Full inverse dynamics: tau = M(q)a + C(q,v)v + g(q).

# Gravity only (v=0, a=0)
tau_g = model.rnea(q, np.zeros(nv), np.zeros(nv))

# Coriolis + gravity (a=0)
tau_cg = model.rnea(q, v, np.zeros(nv))

# Full dynamics
tau = model.rnea(q, v, a)

compute_mass_matrix(q)

Joint-space mass/inertia matrix M(q) (symmetric positive-definite, nv x nv).

M = model.compute_mass_matrix(q)

compute_coriolis(q, v)

Coriolis + centrifugal torque vector C(q,v)*v.

tau_coriolis = model.compute_coriolis(q, v)

set_gravity(gravity) / get_gravity()

Configure the gravity vector (default [0, 0, -9.81]).

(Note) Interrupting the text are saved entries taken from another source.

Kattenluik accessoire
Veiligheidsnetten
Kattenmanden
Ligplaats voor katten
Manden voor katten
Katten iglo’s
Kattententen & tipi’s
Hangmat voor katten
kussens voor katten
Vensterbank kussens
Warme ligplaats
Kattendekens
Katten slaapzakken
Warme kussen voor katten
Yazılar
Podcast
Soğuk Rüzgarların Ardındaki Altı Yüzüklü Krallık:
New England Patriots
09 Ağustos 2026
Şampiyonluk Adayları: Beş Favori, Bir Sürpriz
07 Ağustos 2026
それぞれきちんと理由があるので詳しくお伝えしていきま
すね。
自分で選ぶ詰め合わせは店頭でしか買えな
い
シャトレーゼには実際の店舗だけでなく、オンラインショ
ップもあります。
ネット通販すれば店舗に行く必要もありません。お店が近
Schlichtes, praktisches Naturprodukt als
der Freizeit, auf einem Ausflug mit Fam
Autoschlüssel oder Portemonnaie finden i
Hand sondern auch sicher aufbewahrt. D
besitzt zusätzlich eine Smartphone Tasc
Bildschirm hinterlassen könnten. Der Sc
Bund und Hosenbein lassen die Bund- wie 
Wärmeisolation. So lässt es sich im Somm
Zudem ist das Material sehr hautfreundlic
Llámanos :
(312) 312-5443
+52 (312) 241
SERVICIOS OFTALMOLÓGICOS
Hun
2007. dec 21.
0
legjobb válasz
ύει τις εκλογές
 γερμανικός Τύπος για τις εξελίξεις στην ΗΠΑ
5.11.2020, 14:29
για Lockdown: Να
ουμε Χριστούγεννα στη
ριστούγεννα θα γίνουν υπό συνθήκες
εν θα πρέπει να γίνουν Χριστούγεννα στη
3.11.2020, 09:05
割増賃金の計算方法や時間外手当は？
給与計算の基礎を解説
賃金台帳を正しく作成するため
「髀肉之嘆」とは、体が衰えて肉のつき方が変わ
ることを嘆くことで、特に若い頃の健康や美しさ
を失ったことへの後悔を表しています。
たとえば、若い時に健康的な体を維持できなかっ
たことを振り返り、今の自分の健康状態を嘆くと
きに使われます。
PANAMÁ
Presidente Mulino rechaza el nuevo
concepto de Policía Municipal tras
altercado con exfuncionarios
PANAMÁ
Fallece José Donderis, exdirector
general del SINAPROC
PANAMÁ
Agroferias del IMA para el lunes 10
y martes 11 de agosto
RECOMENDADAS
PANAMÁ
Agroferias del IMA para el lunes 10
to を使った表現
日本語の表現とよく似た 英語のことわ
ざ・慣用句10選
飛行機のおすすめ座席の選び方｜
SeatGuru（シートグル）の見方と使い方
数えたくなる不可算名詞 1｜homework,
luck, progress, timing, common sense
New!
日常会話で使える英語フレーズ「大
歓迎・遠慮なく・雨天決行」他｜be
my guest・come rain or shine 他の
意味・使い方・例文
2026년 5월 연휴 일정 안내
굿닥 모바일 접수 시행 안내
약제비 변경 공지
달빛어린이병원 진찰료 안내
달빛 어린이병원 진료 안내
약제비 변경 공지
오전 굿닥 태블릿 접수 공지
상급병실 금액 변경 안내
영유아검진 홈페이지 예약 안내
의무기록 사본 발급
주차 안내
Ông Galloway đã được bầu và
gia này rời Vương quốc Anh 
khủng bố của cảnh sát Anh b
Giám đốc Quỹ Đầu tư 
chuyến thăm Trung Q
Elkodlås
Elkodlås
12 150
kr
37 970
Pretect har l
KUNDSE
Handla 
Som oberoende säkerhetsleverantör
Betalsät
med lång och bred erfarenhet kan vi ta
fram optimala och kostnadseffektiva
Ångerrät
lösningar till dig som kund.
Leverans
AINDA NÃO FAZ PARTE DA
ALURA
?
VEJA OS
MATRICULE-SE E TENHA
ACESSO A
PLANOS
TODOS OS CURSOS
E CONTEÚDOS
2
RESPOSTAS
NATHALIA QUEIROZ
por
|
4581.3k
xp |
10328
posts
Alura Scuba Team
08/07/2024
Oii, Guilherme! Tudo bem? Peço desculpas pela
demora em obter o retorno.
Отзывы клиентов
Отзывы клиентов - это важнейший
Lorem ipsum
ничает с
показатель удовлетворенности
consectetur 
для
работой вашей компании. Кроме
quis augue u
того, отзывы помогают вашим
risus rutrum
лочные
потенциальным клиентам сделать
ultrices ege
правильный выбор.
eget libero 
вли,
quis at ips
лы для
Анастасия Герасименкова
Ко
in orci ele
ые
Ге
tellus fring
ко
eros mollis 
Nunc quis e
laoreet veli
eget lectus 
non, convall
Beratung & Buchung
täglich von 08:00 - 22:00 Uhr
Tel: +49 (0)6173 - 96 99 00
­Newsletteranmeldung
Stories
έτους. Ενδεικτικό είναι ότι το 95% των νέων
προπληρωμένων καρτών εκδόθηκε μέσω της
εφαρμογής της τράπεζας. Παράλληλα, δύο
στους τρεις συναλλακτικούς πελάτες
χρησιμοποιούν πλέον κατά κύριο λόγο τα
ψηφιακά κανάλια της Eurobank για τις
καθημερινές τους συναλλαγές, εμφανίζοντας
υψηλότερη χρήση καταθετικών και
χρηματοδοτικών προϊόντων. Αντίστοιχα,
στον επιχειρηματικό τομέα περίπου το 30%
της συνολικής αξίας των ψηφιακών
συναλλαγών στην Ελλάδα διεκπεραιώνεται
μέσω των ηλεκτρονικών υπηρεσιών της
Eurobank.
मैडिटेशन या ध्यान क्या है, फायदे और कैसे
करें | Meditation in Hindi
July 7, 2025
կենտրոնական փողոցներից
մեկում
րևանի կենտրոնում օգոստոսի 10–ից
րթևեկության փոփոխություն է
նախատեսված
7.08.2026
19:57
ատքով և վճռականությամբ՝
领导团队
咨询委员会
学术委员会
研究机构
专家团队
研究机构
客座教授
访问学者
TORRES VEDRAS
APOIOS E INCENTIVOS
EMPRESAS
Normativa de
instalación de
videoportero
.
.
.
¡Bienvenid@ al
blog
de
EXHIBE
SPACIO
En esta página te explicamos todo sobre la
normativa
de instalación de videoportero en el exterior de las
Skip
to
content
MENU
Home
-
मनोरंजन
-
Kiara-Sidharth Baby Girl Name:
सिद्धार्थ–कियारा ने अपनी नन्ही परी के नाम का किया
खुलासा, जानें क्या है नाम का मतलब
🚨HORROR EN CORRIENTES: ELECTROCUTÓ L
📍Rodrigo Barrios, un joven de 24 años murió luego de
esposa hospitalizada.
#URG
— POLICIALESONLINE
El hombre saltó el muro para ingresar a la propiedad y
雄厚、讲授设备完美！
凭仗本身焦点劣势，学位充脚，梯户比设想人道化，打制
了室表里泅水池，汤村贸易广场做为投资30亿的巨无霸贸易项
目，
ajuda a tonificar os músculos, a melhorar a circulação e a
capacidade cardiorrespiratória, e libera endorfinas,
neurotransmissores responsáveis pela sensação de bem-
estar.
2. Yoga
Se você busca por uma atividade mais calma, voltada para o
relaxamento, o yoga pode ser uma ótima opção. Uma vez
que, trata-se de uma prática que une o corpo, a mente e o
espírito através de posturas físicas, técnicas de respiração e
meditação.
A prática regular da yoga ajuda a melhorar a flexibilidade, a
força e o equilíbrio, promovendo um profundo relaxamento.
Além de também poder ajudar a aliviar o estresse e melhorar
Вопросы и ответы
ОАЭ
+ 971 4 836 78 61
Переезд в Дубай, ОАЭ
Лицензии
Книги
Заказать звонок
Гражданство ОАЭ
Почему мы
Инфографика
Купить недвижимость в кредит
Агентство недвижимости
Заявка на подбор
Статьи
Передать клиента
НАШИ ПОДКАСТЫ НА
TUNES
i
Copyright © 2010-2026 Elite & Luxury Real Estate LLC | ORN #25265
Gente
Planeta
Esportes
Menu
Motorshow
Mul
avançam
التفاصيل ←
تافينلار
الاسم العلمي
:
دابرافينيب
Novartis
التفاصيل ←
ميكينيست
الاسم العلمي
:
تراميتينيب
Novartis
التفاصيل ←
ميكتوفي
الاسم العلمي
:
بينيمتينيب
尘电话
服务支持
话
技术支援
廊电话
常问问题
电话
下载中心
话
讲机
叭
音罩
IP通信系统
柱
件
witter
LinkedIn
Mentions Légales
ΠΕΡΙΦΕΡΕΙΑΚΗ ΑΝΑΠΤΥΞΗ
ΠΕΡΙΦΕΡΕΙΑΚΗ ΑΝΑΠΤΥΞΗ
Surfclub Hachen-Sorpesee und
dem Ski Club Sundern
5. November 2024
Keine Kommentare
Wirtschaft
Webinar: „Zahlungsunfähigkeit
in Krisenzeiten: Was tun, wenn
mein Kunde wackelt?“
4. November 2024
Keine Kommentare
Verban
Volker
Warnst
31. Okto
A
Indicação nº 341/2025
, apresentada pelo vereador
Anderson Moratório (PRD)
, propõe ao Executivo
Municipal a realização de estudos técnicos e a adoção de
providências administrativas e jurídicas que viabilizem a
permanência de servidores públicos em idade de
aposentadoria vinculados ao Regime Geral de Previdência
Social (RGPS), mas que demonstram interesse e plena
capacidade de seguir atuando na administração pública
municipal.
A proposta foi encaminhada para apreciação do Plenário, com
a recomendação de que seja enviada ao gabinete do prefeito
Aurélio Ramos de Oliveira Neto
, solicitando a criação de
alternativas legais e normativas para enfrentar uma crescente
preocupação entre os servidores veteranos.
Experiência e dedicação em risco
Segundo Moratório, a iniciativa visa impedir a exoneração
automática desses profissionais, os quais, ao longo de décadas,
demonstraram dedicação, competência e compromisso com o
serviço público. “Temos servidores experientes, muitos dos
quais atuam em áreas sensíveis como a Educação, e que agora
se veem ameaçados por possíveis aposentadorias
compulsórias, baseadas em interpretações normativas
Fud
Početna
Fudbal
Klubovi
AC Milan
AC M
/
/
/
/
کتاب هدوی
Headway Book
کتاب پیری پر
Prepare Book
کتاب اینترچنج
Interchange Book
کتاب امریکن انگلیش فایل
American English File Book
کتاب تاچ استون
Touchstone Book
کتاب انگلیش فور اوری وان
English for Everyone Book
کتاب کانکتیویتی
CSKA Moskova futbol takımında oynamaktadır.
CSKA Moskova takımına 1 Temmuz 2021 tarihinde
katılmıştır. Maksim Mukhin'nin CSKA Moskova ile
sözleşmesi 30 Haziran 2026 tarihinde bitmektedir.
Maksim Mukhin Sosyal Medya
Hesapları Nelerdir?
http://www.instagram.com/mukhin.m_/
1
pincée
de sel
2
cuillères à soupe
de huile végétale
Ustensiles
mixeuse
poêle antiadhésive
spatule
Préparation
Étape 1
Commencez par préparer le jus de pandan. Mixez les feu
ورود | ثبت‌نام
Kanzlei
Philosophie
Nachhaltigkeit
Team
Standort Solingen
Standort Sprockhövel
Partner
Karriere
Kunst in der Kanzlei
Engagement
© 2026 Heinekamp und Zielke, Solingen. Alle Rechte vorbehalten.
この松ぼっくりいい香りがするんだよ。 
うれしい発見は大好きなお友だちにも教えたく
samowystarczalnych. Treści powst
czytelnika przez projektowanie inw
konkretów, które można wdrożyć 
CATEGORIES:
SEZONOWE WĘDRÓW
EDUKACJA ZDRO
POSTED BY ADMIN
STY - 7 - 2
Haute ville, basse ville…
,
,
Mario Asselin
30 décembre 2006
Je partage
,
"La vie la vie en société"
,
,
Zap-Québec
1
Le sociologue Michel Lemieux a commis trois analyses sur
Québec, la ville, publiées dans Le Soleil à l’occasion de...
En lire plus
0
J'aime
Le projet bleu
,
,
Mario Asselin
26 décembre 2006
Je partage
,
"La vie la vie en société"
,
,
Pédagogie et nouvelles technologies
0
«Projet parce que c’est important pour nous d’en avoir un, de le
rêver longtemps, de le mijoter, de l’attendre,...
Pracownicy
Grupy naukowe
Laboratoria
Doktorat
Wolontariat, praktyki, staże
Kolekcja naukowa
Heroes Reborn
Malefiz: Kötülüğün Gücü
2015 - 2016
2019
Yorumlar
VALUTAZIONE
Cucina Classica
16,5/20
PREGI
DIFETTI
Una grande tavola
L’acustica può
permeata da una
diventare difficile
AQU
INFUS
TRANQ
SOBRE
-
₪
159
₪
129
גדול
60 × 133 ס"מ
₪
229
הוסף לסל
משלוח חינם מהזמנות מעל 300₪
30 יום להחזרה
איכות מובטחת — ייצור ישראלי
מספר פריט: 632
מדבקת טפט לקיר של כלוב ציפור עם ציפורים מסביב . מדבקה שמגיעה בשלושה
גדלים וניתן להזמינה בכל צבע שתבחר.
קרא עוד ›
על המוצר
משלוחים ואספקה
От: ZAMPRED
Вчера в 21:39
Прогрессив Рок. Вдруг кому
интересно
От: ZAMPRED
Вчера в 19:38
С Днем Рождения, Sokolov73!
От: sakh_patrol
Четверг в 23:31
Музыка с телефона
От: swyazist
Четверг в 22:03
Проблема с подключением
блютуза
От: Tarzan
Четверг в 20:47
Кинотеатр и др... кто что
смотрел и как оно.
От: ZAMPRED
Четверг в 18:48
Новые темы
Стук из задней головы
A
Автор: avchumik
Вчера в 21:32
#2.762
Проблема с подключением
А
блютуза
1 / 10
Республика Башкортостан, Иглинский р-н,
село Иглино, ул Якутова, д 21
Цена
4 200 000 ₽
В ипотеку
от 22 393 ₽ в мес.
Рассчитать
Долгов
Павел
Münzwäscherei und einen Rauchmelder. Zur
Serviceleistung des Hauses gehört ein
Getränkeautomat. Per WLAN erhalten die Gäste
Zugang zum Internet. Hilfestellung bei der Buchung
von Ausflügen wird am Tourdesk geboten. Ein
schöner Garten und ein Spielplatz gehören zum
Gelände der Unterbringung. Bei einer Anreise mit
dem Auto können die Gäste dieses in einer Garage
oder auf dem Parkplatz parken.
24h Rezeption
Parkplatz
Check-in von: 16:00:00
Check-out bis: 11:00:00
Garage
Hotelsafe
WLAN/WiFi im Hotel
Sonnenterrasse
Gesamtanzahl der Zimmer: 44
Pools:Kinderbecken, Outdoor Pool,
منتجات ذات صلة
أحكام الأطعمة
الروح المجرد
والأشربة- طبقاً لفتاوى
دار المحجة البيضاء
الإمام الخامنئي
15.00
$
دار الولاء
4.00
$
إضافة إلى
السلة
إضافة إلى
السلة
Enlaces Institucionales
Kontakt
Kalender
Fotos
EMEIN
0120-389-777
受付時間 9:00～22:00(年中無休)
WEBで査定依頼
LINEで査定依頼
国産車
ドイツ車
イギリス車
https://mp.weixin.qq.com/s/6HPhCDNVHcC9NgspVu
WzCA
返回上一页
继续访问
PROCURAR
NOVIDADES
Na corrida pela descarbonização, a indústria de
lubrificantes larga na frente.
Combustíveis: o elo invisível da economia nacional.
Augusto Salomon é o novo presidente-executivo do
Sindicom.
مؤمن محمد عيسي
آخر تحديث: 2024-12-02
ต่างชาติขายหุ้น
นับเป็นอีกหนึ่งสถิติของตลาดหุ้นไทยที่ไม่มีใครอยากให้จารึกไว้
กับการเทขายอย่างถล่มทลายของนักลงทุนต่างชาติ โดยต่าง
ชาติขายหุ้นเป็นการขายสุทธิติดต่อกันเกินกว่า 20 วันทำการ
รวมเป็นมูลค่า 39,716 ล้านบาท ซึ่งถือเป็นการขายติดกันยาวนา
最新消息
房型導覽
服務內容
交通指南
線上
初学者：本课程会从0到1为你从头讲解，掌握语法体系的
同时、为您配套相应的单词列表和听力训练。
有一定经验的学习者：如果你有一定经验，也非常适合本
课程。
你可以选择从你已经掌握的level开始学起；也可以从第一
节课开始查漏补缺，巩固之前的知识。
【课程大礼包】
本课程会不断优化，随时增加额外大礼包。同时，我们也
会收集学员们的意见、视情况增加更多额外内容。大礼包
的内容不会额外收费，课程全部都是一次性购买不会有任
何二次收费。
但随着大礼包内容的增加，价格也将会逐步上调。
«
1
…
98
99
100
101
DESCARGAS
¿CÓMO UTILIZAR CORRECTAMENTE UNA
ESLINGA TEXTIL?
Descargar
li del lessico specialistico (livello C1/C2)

model.set_gravity(np.array([0.0, 0.0, -9.81]))  # Standard gravity
model.set_gravity(np.array([0.0, 0.0, 0.0]))     # Zero-g environment

Collision Checking

Distance-Based

model.update_configuration(q)
min_dist = model.compute_min_collision_distance()   # Minimum across all pairs
distances = model.compute_collision_distances()      # All pair distances

Boolean Collision Check

model.update_configuration(q)
in_collision = model.check_collision()               # Contact check (dist <= 0)
too_close = model.check_collision(min_distance=0.02) # Proximity check

Collision Pair Management

model.get_collision_geometry_names()   # List geometry names
model.get_collision_pair_names()       # List active pairs
model.apply_collision_exclusions([("geom_a", "geom_b")])  # Disable pairs

Floating-Base Example

import embodik
import numpy as np

# Load humanoid with floating base
model = embodik.RobotModel("humanoid.urdf", floating_base=True)
print(f"nq={model.nq} (includes 7 for SE3), nv={model.nv} (includes 6 for SE3)")

q = model.neutral_configuration()

# Velocity: [linear_x, linear_y, linear_z, angular_x, angular_y, angular_z, joint1, ...]
v = np.zeros(model.nv)
v[0] = 0.5   # Move forward
v[5] = 0.1   # Rotate around z

# Correct manifold integration (quaternion stays normalized)
q_new = model.integrate(q, v, dt=0.01)
assert abs(np.linalg.norm(q_new[3:7]) - 1.0) < 1e-12  # Quaternion is valid!